À distância, o presidente do museu não consegue assistir às reações das pessoas. Mas o feedback não tem parado de chegar. “Tornámos Lisboa uma cidade mais bonita, mais atraente”, diz, orgulhoso. O nome “Coming Out” tem uma nota de humor associada, “como quando as meninas eram apresentadas à sociedade”. “E foi isso que o museu fez”, explica. Para além de divulgar a riqueza do acervo, a colocação dos quadros na rua tem por objetivo “a estimulação dos públicos à visita dos originais”.
"São Jerónimo", de Albrecht Dürer, na Rua Garret.
“São Jerónimo”, de Albrecht Dürer, na Rua Garret.
Em Londres, o sucesso foi tanto que a exposição foi prolongada, ainda que alguns quadros tenham sido grafitados, cortados e até roubados. Nada que preocupe António Filipe Pimentel. Até porque roubar obras daquela dimensão não é fácil.
Medo tenho, mas acho que vamos ter uma boa surpresa. Sou um otimista por natureza. É como a democracia, são as pessoas que protegem as instituições, não são os alarmes.”
"Cortesã", de Jacob Adriaenz Backer, na Rua das Salgadeiras.
“Cortesã”, de Jacob Adriaenz Backer, na Rua das Salgadeiras.
Desde o Pátio do Tijolo, no Príncipe Real, até à Rua do Alecrim, passando pela Rua do Loreto e a Rua Garrett, há quadros de Hans Memling (“Virgem e o Menino”, de 1485), de Jan Provoost (“Tríptico de Nossa Senhora da Misericórdia”, 1512-1515), de Piero della Francesca (“Santo Agostinho”, de 1465) e de Lucas Cranach, o Velho (“Salomé com a Cabeça de São João Baptista”, 1510-1515).
"Natureza morta com Cesto de Frutos", de Antonio Pereda Y Salgado, na Rua da Atalaia.
“Natureza morta com Cesto de Frutos”, de Antonio Pereda Y Salgado, na Rua da Atalaia.
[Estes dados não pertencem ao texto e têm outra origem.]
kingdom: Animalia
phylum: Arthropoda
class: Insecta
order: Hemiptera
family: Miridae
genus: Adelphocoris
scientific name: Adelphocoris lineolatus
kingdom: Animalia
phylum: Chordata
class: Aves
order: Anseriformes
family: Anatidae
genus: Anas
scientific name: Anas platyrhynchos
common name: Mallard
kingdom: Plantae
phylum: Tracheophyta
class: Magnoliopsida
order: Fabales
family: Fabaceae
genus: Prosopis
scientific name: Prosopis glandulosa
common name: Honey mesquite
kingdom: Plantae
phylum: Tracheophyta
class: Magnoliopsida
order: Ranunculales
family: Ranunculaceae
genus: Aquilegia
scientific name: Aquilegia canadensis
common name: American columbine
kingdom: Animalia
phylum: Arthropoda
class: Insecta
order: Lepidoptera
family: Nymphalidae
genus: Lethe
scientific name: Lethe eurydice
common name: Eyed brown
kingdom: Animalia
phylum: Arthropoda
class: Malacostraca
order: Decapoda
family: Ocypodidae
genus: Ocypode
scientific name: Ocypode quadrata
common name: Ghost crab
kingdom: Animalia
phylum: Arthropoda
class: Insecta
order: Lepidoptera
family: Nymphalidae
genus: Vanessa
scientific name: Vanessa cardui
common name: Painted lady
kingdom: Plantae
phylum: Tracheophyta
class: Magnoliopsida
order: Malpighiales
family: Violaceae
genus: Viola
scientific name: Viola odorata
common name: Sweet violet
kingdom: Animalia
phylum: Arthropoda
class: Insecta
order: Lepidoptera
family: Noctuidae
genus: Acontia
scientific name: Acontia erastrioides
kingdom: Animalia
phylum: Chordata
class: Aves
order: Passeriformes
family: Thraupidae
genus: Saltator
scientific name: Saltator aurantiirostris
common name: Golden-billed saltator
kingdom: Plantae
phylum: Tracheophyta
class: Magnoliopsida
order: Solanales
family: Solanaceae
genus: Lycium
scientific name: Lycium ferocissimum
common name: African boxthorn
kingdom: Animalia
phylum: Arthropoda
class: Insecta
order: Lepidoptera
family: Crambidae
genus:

As réplicas ficam na rua até ao dia 1 de janeiro de 2016. Se as 31 obras chegarem até lá intactas, “vão ter um bom destino que vai agradar a toda a gente”, diz o presidente do museu, sem querer desvendar mais este mistério. Mas deixa escapar que “já houve gente ilustre que quis comprar algumas”.